We were proud of our ship and it was with honour we showed her off to the world during the Rendezvous 2017 Tall Ships regatta, displaying our heritage to awe-inspired visitors and fellow sailors in Boston, Mass., Quebec City, and many ports in between. We were proud to share her story with captivated tourists.

We looked after each other too. It wasn’t long before the 14 deckhands knew each other better than they’d ever thought (or wanted) to know each other.

We celebrated great victories together: our first sail during training week when the mainsail went up and we all, dwarfed by its sheer greatness, looked up at it in utter disbelief.

We bit the ropes vibrating by the force of the wind on the sails, laughing at how it felt on our teeth. We were both anxious and elated at the novelty of it.

Our first transit — Lunenburg to Boston — was more fantastical sailing than any of us could have asked for. Seeing the tall ships in the parades of sail from the crosstrees, 100 feet in the sky, made us feel like we were in a different era.

The first time we set all eight sails in Chester and tacked about all day, launching the small boat so we could all see her from afar in all her canvassed beauty, providing a whole other perspective.

We celebrated little victories: a birthday, a new job, the day we all got to dress as superheroes and unexpected days off from poor weather.

We laughed ourselves to tears during meals at the fo’c’sle table, we pondered life’s greatest questions together on watch with the open ocean as our backdrop, sometimes providing answers itself. We ate together, lived and worked together, argued together and supported each other, physically and mentally. We were a family of siblings.

Bluenose II taught us good seamanship, crafting a more traditional type of seafarer than perhaps any other program in Canada. It was incredible to see myself and my fellow deckhands grow from knowing almost nothing about boats to being well-versed sailors by the end of the season.
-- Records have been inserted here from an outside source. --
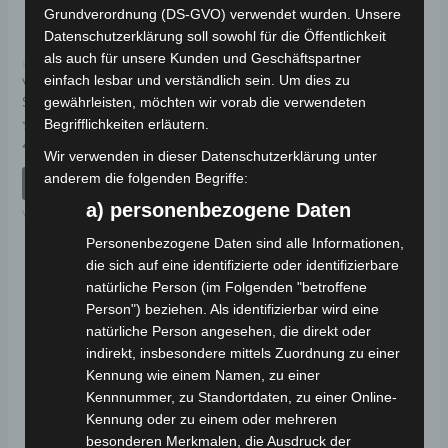
Grundverordnung (DS-GVO) verwendet wurden. Unsere
Datenschutzerklärung soll sowohl für die Öffentlichkeit
als auch für unsere Kunden und Geschäftspartner
Kostenloser Versand
Kostenloser Versand
einfach lesbar und verständlich sein. Um dies zu
VSX SITZUNTERE
VSX SITZUNTERE
SEITENPANEL LINKS
SEITENPANEL RECHTS
gewährleisten, möchten wir vorab die verwendeten
Begrifflichkeiten erläutern.
Bewertet
Bewertet
49,00
€
49,00
€
*
*
mit
mit
Wir verwenden in dieser Datenschutzerklärung unter
0
0
anderem die folgenden Begriffe:
von
von
IN DEN WARENKORB
IN DEN WARENKORB
5
5
a) personenbezogene Daten
VSX
VSX
Personenbezogene Daten sind alle Informationen,
die sich auf eine identifizierte oder identifizierbare
natürliche Person (im Folgenden "betroffene
Person") beziehen. Als identifizierbar wird eine
natürliche Person angesehen, die direkt oder
indirekt, insbesondere mittels Zuordnung zu einer
Kennung wie einem Namen, zu einer
Kennnummer, zu Standortdaten, zu einer Online-
Kennung oder zu einem oder mehreren
besonderen Merkmalen, die Ausdruck der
There were of course challenging times aboard Bluenose II. Rain, high winds and fog frequently reared their hazy heads. Answering the same tourist questions in the July sun for hours on end, standing an uneventful watch in the middle of the night, and sanding mahogany handrails to bare wood were testing to say the least, but still we look back on the experience with thrill and delight.

It was the beginning of October and we were on our last transit of the season, travelling from Halifax back to her home port of Lunenburg. I was on the 8 p.m.- 12 a.m. watch. I came up on deck, lifejacket on, to find a dark angry sea and ferocious wind.
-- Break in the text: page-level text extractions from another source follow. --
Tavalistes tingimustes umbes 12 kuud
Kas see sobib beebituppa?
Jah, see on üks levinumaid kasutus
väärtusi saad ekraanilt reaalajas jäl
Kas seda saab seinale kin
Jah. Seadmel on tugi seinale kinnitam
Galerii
Each of us passed around mints to try to suppress the seasickness as we tried to keep our balance while the bow plowed through each crest and trough. I took the helm, a comforting duty to take my mind off seasickness and also a great way to stabilize myself atop a rolling sea.
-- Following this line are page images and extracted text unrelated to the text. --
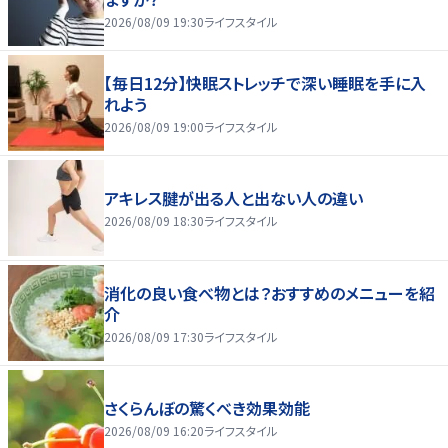
2026/08/09 19:30
ライフスタイル
【毎日12分】快眠ストレッチで深い睡眠を手に入
れよう
2026/08/09 19:00
ライフスタイル
アキレス腱が出る人と出ない人の違い
2026/08/09 18:30
ライフスタイル
消化の良い食べ物とは？おすすめのメニューを紹
介
2026/08/09 17:30
ライフスタイル
さくらんぼの驚くべき効果効能
2026/08/09 16:20
ライフスタイル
It sounds like a scary scene, but we were not afraid. We had grown to trust each other with our lives (literally, for it was fairly common for someone to be aloft on a bosun chair, being hoisted and eased on a line with their fellow crewmate on the other end). The black box was surely full of points now.

We brought her back to the wharf in Lunenburg where we all signed on six months earlier. It was time to put her to bed for yet another winter. We stripped off her winded sails, furling them carefully for the last time, requiring all hands to stow her 4,150-square-foot mainsail. We unreeved her weathered blocks and neatly coiled her lines, stowing them away in the rigging shed, solemnly waiting to say goodbye to her and to our newfound family.

We did our best to take care of her as she took care of us. She was back to the bare-bones vessel we started with — the only difference: we now knew every inch of her.

In the winter months, we reminisced over beer with former crewmates, each of us well-groomed for a career in seafaring and each of us excited to set out to sea again; some as professional sailors, some as recreational boaters. Whatever the path, the Bluenose II instilled a lifelong passion for sailing and the sea in all of us.

We think back on memories of the summer we spent on a Canadian icon, examining photos that bring back squalls of feeling, and we remember it like a dream.